Tentative Deal Would Replace Brucellosis Rules

By Beacon Staff

BILLINGS – Federal officials and livestock agencies in Wyoming, Idaho and Montana have reached a broad agreement to fundamentally alter the government’s approach to brucellosis, a costly animal disease that causes pregnant cattle and other animals to miscarry.

The Yellowstone region is the last domestic reservoir of the disease, which persists in wild bison and elk.

The disease once infected an estimated 127,000 farms nationwide. But after a costly eradication program lasting decades, some federal and state officials say it’s now time to shift efforts to control the disease from a nationwide program to one concentrated around Yellowstone.

Following meetings with representatives of the three Yellowstone states last week, the U.S. Department of Agriculture released a tentative proposal Wednesday to scrap its existing brucellosis rules.

They would be replaced with rules that are less stringent for most of the country but more strict in parts of Idaho, Montana and Wyoming surrounding Yellowstone National Park.

The proposal must overcome skepticism from Yellowstone-area ranchers and opposition from veterinarians in other parts of the country worried over any possible weakening of the current rules.

A USDA spokeswoman cautioned that the proposal was not final and could change following public input.

“It’s a general framework, not a plan moving forward,” said Lyndsay Cole with the agency’s Animal and Plant Health Inspection Service.

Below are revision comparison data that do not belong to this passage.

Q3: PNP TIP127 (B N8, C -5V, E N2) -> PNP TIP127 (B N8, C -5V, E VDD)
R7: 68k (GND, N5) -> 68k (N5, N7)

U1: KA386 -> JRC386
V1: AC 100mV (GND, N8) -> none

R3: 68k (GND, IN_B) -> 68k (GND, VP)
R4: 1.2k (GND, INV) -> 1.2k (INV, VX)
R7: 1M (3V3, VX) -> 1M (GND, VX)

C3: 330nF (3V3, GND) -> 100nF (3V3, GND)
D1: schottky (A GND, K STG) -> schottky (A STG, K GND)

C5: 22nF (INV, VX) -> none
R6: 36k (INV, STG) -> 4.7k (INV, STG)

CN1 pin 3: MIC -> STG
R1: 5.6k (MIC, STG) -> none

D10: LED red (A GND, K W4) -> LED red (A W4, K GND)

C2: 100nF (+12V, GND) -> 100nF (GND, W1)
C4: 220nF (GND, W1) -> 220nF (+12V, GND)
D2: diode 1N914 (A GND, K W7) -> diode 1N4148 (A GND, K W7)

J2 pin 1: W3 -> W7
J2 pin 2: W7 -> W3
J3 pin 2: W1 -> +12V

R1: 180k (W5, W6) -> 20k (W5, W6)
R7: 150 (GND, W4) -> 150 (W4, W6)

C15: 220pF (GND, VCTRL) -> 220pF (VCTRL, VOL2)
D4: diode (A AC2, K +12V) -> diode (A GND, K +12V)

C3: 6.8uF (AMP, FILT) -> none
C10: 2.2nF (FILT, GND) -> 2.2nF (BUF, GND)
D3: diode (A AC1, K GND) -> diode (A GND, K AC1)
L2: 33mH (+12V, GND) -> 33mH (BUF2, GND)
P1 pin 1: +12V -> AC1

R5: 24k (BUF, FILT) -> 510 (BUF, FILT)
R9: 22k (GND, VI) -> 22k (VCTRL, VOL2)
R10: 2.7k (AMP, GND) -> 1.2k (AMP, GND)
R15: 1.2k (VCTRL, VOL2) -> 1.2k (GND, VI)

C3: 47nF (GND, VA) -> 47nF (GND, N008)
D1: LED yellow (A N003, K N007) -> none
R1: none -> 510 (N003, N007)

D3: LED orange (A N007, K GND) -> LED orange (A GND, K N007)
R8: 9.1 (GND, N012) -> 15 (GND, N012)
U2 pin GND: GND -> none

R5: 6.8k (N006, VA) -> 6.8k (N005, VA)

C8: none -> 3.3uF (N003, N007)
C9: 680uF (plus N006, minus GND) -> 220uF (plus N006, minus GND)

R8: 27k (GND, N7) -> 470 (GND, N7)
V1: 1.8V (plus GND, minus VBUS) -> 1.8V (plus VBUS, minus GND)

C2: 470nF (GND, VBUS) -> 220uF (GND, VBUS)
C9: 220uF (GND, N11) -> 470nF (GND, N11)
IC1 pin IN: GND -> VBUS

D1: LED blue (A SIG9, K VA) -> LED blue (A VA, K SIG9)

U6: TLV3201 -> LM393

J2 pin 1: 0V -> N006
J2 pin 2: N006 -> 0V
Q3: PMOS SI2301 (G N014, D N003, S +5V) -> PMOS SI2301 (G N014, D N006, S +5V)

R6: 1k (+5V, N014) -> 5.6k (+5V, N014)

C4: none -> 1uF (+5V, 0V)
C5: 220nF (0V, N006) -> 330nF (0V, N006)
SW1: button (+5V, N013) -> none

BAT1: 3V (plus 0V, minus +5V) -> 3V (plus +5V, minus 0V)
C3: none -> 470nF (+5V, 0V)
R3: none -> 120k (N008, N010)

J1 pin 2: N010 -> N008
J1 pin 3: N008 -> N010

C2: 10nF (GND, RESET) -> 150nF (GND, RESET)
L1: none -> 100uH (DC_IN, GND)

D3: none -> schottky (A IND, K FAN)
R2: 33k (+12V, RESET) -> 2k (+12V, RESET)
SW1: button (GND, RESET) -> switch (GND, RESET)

Under the tentative plan released Wednesday, ranchers in the Yellowstone area would face disease testing on their livestock indefinitely and be subject to strict quarantine if infections were to occur.

But infections would not lead to statewide penalties, as is currently the case.

While that’s roughly in line with a previous USDA plan that came under harsh criticism earlier this year, the latest proposal puts states in charge of setting the boundaries for testing.

Also gone is language referring to the testing area as a special “zone” — a word that for many ranchers and state officials came to symbolize the stigma that could attach to Yellowstone-area cattle. The new plan breaks the federal zone into “designated surveillance areas” within each of the three states.

Tom McDonnell, vice president of the Idaho Cattleman’s Association, said those seemingly small changes amount to a big difference for cattle producers.

“It allows us the flexibility to only designate those areas where state veterinarians think it’s absolutely necessary,” he said. “Those areas probably won’t be probably near the size that would have been required” under the USDA’s prior proposal.

Further details are expected to be released in late July. The proposal will be presented to a nationwide veterinary organization, the U.S. Animal Health Association, at its meeting in October.